Single by Anaís

from the album Con Todo Mi Corazón
- Released: January 15, 2007
- Recorded: 2006
- Genre: Latin pop · latin ballad
- Length: 3:59
- Label: Univision
- Songwriter: Juanjo Novaira · Mario Pupparo
- Producer: Bob Benozzo

Anaís singles chronology
| "Estar Contigo" (2006) | "Tu Amor No Es Garantía" (2007) | "Sólo Mío" (2007) |

= Tu Amor No Es Garantía =

'"Tu Amor No Es Garantía"' (English: Your Love Is Not Guaranteed) is a song performed by Dominican-American singer-songwriter Anaís. The song was the lead single from her second studio album Con Todo Mi Corazón (2007).

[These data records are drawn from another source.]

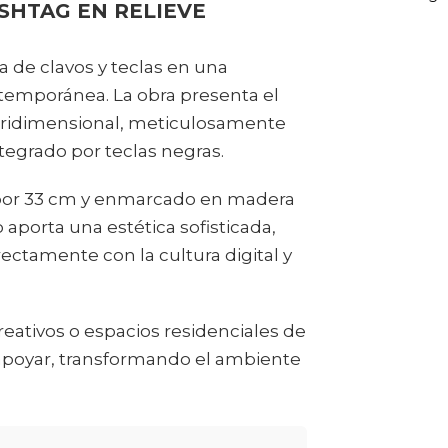
SHTAG EN RELIEVE
a de clavos y teclas en una
emporánea. La obra presenta el
 tridimensional, meticulosamente
egrado por teclas negras.
por 33 cm y enmarcado en madera
aporta una estética sofisticada,
rectamente con la cultura digital y
creativos o espacios residenciales de
 o apoyar, transformando el ambiente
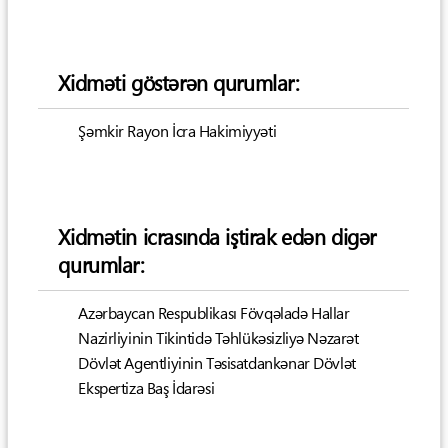
Xidməti göstərən qurumlar:
Şəmkir Rayon İcra Hakimiyyəti
Xidmətin icrasında iştirak edən digər
qurumlar:
Azərbaycan Respublikası Fövqəladə Hallar
Nazirliyinin Tikintidə Təhlükəsizliyə Nəzarət
Dövlət Agentliyinin Təsisatdankənar Dövlət
Ekspertiza Baş İdarəsi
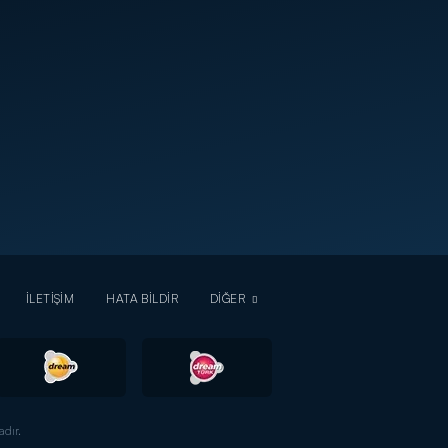
İLETİŞİM
HATA BİLDİR
DİĞER
dır.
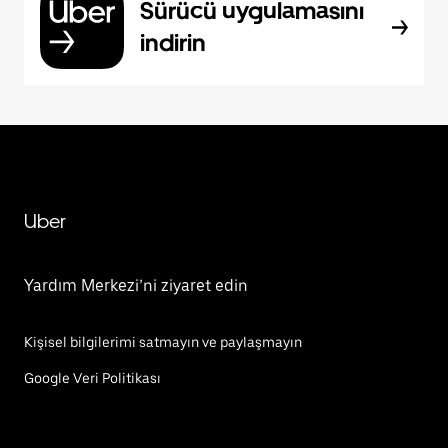
Sürücü uygulamasını
indirin
Uber
Yardım Merkezi’ni ziyaret edin
Kişisel bilgilerimi satmayın ve paylaşmayın
Google Veri Politikası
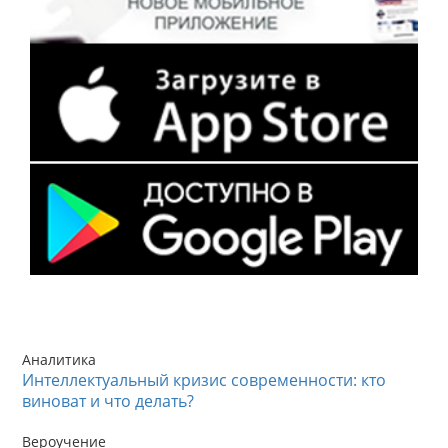
Аналитика
Интеллектуальный кризис современности: кто
виноват и что делать?
Вероучение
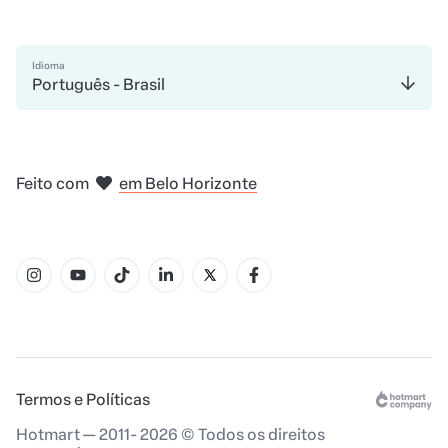
Idioma
Português - Brasil
em Amsterdam
em Bogotá
na Cidade do México
em Nova Iorque
em Madri
Feito com
em Belo Horizonte
Termos e Políticas
Hotmart — 2011- 2026 © Todos os direitos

The song was not a big hit for Anais, and failed to reach the success of her previous singles. It was however a moderate hit and gave her 4th top 40 hit on the Billboard Hot Latin Tracks chart, peaking just inside, at 39.

==Music video==

The music video for the song was filmed in Old San Juan, Puerto Rico. The video starts with Anais in a dark room, backed by a live orchestra and is inter cut with various scenes of her and her assumed lover, first going on a date, then getting into an argument, and finally making up.